James - Yummy

Yummy conferma l’eterna giovinezza dei James.

Che bella certezza che sono i James. Siamo al diciottesimo album di studio, preceduto quasi un anno fa da un live, Be Opened to the Wonderful, che ne rinvigoriva i fasti e che dimostrava, ancora una volta, la loro qualitativa longevità (e lo stesso valeva per All the Colours of You del 2021).

Certo, qui nello stivale, i James non son mai stati considerati al livello di altre bands che, però, nel frattempo, si sono disintegrate forse anche per via di una, a volte immeritata, sovraesposizione mentre loro, se si esclude uno hiatus necessario per riprendere fiato dopo le glorie quasi madchester e le collaborazioni colte con Eno, da brave fenici non solo persistono nel loro breviario pop ma riescono ad essere ancora impressionantemente contemporanei e soprattutto godibili.

## INFORMAZIONI REGISTRATE
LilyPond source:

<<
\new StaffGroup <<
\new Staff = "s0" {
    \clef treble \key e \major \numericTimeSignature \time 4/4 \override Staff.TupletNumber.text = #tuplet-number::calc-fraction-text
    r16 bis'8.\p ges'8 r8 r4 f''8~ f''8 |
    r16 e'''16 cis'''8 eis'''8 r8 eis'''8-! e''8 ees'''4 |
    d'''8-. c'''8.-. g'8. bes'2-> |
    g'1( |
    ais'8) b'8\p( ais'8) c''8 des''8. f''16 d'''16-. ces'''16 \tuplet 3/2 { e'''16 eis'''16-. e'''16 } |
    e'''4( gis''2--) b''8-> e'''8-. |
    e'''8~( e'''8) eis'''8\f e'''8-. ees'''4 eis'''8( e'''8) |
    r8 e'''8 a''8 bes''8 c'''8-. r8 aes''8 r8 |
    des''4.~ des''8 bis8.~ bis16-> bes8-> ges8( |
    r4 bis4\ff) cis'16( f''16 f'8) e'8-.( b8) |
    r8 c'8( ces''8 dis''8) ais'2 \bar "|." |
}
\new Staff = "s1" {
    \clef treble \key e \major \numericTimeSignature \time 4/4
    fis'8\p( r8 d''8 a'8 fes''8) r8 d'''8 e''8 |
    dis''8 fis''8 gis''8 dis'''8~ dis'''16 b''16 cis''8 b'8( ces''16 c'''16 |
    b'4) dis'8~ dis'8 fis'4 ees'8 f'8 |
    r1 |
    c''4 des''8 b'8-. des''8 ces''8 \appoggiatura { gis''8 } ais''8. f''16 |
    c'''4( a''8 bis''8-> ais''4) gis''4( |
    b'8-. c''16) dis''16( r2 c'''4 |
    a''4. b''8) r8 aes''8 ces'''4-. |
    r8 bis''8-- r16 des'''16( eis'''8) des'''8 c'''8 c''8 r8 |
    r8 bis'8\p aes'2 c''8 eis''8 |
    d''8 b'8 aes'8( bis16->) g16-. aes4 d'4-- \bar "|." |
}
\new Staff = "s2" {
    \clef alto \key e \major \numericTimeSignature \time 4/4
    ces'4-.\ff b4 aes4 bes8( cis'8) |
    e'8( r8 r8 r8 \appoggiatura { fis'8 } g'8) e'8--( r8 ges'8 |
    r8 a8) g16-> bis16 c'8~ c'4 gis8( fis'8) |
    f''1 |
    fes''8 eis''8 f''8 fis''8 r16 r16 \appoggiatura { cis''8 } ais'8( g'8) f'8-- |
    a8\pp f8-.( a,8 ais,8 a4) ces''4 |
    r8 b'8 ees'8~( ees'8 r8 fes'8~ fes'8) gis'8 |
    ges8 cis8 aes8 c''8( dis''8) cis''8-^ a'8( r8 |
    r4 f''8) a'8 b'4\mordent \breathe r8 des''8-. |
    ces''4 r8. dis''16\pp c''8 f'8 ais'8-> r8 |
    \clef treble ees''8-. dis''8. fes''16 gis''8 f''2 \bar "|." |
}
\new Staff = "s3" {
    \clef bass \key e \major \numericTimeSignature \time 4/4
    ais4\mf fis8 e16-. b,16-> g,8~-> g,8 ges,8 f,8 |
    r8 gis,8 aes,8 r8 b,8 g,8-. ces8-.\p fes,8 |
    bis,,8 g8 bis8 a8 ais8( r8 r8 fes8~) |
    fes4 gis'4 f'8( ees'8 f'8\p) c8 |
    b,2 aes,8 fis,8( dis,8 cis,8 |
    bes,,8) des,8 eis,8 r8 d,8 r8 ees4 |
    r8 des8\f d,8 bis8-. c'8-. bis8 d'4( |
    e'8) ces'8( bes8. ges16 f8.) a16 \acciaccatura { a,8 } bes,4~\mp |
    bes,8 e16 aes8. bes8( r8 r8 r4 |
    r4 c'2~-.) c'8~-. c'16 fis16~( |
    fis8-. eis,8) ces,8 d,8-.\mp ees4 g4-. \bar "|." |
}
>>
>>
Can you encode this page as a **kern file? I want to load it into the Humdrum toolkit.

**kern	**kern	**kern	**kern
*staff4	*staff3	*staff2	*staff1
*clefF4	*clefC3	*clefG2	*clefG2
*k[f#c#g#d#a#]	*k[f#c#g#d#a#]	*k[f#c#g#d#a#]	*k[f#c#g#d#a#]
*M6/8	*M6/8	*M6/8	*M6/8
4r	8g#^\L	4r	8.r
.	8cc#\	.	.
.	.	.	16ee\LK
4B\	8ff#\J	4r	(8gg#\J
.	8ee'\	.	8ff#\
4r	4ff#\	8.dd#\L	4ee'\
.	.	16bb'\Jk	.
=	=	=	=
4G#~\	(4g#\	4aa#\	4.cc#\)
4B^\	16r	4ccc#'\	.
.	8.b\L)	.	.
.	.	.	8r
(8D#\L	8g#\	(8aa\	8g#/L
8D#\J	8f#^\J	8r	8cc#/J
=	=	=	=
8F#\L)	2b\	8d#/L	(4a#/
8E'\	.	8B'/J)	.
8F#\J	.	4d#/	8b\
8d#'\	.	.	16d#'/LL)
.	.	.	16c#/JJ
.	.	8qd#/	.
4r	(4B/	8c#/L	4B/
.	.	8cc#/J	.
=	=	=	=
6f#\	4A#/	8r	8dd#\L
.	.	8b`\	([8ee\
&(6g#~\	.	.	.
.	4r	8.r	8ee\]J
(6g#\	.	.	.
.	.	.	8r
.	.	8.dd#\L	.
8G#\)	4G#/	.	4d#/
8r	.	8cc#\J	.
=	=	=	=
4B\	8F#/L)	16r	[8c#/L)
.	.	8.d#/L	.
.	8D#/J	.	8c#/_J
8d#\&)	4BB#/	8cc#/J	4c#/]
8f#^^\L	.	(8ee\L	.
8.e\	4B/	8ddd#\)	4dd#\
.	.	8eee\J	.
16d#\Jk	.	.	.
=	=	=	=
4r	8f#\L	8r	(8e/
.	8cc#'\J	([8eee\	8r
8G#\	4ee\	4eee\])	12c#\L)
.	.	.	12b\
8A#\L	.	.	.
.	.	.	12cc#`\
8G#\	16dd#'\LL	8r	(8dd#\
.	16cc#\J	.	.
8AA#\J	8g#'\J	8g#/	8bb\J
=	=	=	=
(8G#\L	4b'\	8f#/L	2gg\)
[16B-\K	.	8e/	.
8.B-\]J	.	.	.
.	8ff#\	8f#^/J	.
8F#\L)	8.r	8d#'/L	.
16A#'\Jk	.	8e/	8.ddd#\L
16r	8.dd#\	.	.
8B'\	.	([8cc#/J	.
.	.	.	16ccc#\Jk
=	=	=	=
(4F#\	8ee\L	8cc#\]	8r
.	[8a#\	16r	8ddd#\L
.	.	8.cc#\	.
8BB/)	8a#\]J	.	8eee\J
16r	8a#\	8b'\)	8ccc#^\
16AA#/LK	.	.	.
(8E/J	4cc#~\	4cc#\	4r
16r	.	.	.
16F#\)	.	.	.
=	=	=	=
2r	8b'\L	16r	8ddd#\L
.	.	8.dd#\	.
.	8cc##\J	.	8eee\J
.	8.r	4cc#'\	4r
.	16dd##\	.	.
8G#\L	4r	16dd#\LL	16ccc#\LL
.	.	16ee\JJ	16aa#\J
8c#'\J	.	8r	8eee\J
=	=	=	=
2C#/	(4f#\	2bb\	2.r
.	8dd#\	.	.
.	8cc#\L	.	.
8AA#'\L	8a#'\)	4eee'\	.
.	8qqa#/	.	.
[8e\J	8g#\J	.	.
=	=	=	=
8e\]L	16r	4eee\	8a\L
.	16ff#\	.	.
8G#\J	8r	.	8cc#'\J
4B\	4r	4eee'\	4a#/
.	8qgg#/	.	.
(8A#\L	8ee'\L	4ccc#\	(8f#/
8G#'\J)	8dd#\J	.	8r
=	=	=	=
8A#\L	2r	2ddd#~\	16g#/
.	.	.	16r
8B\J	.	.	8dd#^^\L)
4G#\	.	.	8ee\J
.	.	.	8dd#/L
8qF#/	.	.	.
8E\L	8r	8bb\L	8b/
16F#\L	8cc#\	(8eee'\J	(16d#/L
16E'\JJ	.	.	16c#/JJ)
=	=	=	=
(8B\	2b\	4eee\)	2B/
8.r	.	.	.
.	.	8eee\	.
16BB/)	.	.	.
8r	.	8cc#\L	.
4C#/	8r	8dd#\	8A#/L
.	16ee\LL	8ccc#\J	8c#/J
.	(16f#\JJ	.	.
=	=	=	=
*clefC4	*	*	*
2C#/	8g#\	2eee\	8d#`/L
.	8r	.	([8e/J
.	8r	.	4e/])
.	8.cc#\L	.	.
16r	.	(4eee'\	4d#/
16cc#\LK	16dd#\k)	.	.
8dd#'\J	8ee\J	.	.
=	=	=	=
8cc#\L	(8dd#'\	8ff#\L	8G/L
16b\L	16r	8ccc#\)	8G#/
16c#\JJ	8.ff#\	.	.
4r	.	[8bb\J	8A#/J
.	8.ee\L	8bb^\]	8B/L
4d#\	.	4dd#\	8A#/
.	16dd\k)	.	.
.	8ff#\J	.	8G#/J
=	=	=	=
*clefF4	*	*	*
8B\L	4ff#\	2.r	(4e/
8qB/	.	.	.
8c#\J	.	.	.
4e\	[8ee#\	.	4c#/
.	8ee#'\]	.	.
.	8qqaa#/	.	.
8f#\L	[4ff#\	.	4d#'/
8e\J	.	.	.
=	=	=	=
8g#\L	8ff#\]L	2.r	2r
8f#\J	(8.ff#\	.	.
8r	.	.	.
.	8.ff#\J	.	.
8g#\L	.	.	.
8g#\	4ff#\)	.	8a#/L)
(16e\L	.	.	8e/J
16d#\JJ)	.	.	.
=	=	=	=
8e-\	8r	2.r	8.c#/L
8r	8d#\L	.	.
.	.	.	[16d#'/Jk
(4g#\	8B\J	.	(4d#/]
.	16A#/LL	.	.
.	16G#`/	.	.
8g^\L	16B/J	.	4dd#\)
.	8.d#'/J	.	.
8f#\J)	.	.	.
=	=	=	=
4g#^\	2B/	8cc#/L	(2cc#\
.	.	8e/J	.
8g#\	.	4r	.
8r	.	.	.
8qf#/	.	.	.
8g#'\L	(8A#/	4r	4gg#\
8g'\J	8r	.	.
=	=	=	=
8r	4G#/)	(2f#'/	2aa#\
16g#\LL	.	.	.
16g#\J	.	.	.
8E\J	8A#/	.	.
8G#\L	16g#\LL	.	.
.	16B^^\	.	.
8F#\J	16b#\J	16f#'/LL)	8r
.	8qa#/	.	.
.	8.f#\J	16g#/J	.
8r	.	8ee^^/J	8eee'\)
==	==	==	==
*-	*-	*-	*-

## CONSEGNA DELL'ESERCIZIO
Riporta fedelmente il passo della recensione di Yummy compreso tra "Certo, qui nello" e "e soprattutto godibili.", estremi inclusi.

## SOLUZIONE SVOLTA
Certo, qui nello stivale, i James non son mai stati considerati al livello di altre bands che, però, nel frattempo, si sono disintegrate forse anche per via di una, a volte immeritata, sovraesposizione mentre loro, se si esclude uno hiatus necessario per riprendere fiato dopo le glorie quasi madchester e le collaborazioni colte con Eno, da brave fenici non solo persistono nel loro breviario pop ma riescono ad essere ancora impressionantemente contemporanei e soprattutto godibili.